In his opening remarks on Wednesday, Myers said, “I am not a scientist, but I have a passion for science and I am a leader of scientists. I lead a successful company full of scientists and engineers. I know how to bring people together to accomplish great things.” He added, “My life’s work has been in the American weather enterprise.” It’s true that he has served as an advisor to the United Nation’s World Meteorological Organization, NOAA, and the NWS.
He has also been honored by the American Meteorological Society “for outstanding, highly principled leadership of the American weather industry” and has since been named Fellow of the American Meteorological Society. His nomination has been applauded by organizations like the University Corporation for Atmospheric Research (UCAR), a consortium of more than 100 universities and colleges that have atmospheric science research and training programs.
Indeed, UCAR President Antonio Busalacchi, whom he has known and worked with for several years, commented on the nomination: “I know [Barry] appreciates the importance of re-establishing US preeminence in weather prediction. I look forward to hearing Barry’s plans to improve weather forecasting through partnerships among government agencies, private companies, and the university community.”

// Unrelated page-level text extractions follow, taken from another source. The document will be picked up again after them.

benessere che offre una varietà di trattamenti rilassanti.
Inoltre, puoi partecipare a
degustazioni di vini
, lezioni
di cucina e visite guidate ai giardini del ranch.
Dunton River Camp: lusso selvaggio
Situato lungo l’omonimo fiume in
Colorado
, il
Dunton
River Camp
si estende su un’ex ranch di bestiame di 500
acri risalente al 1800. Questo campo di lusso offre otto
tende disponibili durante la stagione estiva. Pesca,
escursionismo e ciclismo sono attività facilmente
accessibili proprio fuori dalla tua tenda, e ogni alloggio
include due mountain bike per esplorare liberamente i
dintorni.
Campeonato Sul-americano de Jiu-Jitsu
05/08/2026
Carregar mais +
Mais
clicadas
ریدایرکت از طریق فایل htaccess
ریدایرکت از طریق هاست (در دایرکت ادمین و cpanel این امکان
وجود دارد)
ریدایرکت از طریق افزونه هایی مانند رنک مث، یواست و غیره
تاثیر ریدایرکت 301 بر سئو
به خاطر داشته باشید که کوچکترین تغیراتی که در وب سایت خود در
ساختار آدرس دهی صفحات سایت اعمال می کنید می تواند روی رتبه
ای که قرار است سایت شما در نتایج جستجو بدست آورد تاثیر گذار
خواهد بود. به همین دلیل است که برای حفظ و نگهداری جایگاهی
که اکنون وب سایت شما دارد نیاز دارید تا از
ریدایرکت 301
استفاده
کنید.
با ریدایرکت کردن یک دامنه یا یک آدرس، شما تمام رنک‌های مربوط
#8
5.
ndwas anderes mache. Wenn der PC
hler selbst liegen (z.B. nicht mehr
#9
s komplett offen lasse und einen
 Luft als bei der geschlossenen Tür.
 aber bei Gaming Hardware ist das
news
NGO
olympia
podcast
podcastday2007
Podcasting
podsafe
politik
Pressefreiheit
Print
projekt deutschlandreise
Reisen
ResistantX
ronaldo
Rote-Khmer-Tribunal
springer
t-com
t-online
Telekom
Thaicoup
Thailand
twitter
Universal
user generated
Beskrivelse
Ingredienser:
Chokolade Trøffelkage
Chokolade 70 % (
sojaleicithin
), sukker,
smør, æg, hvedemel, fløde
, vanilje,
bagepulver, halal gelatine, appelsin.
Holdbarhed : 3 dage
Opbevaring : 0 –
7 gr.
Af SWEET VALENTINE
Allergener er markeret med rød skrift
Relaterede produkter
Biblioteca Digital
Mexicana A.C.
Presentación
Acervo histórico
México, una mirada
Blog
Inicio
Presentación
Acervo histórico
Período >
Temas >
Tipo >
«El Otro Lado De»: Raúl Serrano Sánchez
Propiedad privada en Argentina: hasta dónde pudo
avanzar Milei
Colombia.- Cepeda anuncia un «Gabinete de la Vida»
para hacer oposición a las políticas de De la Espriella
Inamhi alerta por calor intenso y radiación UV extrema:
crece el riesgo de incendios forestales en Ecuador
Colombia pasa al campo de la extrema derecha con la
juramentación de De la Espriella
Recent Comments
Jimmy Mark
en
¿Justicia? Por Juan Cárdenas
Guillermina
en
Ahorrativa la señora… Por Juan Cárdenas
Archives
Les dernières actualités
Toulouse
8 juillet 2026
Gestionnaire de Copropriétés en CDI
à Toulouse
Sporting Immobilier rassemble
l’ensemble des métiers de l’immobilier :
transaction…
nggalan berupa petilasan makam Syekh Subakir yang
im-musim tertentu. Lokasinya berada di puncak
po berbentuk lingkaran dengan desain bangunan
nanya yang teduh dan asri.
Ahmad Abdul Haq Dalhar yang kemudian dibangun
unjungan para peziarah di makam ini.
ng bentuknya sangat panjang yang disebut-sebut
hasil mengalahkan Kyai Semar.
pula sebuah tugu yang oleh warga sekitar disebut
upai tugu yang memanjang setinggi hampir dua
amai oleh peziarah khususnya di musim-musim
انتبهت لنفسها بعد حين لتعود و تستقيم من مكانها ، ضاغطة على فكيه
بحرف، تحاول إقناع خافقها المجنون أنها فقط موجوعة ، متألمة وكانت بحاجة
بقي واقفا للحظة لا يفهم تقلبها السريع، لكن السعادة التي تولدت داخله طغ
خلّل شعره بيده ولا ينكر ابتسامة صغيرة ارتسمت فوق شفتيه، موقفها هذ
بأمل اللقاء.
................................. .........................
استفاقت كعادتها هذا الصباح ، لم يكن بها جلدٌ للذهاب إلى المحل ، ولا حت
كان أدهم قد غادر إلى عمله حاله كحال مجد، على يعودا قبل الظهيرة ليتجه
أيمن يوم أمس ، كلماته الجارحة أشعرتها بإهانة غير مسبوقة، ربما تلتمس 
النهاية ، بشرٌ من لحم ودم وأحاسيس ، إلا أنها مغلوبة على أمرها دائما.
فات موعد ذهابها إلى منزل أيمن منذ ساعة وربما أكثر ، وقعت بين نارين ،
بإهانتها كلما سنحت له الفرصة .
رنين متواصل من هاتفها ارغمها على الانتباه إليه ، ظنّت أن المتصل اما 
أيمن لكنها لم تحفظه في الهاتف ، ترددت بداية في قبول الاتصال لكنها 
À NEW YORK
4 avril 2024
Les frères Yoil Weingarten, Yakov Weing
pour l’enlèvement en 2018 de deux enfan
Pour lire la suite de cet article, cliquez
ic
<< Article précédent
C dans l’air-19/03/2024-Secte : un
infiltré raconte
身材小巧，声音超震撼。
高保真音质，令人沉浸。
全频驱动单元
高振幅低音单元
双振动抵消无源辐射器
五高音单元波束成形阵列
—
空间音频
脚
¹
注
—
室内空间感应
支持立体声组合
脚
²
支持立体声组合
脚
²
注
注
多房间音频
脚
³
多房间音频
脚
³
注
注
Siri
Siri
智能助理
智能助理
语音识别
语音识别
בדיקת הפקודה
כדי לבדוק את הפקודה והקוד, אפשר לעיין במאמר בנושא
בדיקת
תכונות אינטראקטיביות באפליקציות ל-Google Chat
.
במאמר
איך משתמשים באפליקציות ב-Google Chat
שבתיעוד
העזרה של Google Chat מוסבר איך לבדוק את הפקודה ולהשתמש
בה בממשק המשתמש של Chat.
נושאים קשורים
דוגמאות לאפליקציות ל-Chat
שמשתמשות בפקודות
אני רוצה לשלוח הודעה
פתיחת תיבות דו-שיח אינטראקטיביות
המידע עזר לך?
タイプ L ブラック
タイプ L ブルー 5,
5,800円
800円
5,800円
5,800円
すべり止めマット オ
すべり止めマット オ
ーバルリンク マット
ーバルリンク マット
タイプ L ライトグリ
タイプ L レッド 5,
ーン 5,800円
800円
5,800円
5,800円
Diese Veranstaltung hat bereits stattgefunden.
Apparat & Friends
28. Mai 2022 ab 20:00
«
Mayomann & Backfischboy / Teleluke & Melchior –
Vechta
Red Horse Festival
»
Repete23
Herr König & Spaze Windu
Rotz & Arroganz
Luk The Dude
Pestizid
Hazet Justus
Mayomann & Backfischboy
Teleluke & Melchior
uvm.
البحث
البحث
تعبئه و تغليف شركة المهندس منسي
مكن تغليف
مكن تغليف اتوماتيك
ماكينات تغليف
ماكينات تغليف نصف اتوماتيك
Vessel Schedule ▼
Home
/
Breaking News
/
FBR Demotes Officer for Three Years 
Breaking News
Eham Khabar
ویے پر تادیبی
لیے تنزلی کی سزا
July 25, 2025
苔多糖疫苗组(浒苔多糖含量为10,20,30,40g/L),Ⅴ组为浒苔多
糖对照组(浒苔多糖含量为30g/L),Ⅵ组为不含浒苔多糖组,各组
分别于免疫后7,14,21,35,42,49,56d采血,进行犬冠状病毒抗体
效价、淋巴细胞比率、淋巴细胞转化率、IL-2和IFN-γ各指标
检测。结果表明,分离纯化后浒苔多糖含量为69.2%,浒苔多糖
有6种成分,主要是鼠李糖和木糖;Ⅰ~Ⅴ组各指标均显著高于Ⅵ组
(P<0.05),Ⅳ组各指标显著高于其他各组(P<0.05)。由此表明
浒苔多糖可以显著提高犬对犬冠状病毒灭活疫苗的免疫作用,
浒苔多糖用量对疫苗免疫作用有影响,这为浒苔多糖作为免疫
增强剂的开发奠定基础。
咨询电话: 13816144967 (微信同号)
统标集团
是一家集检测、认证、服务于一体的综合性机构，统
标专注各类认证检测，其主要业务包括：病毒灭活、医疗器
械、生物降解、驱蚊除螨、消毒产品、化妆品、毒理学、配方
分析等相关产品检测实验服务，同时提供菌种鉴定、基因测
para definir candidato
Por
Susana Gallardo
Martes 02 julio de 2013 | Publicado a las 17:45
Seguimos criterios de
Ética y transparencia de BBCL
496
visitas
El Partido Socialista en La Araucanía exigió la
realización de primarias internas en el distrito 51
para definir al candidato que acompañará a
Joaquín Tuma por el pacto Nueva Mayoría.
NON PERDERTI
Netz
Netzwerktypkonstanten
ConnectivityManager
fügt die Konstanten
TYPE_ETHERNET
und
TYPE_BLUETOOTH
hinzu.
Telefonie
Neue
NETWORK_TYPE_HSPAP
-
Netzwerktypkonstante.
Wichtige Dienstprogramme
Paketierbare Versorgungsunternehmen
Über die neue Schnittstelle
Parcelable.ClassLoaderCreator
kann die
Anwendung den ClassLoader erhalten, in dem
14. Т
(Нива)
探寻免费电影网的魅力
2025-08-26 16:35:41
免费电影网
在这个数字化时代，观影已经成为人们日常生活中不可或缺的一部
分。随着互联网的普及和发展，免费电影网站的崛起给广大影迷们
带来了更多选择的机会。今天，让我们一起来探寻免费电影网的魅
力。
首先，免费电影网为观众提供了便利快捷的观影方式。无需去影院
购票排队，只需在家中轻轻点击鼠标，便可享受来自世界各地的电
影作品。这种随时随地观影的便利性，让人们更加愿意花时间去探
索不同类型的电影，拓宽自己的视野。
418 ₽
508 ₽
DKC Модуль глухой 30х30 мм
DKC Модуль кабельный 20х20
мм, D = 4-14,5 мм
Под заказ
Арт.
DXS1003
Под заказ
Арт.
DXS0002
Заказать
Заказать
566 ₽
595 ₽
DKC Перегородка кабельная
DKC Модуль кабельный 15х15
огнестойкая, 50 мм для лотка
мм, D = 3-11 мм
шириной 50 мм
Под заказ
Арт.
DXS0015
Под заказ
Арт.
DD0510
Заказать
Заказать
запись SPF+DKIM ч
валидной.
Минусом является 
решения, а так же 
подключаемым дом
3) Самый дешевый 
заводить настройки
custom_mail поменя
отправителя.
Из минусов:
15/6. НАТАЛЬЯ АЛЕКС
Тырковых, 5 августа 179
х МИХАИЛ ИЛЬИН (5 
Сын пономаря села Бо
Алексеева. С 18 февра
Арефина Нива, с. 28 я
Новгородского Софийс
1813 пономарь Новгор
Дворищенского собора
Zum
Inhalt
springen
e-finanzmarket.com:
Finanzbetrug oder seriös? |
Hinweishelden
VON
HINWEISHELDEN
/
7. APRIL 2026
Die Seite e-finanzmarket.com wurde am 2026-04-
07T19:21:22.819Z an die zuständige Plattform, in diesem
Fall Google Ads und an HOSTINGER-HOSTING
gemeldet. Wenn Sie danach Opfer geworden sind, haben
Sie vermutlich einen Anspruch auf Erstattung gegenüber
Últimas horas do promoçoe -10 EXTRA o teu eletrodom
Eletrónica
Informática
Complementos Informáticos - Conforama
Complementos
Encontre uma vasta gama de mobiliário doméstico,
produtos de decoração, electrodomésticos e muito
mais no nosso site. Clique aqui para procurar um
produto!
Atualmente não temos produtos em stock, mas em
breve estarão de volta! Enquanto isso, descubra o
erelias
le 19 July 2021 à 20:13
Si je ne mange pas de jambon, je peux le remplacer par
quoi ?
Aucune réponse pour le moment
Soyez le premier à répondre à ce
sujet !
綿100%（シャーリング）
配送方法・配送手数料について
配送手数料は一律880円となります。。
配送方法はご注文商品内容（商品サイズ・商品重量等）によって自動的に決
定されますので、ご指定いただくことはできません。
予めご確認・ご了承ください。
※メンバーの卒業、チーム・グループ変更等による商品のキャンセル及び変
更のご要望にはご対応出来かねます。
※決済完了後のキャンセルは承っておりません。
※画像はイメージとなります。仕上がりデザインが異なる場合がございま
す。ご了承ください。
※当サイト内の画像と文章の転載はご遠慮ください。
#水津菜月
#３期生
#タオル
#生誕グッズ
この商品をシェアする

Still there are a great number of people, including those within NOAA, who do not approve of his nomination. Several NOAA affiliates and professors who worked with the organization declined to comment on the matter, with the exception of one who agreed to comment on the condition of anonymity, writing:
I understand there are a great deal of people who don’t like the guy, or who don’t want him in this position. And I believe there are legitimate reasons for this. Given the history of the Trump administration and their general outlook on science, we must remain skeptical. The head of our EPA doesn’t even believe carbon dioxide is a primary contributor to climate change! Myers is one of the only two NOAA administrators in history to not hold a science degree, which is worrisome, but if he stays true to NOAA’s mission, I’m willing to give him a chance. More than anything, I want to see this organization move forward and continue to provide the many services it offers.
At the hearing on Wednesday, Myers told the US Senate Committee on Commerce, Science, and Transportation, “If confirmed, I will be joining a new team – I will be joining the NOAA Team.” The Senate committee advanced his nomination shortly thereafter. The full Senate must now vote on his nomination.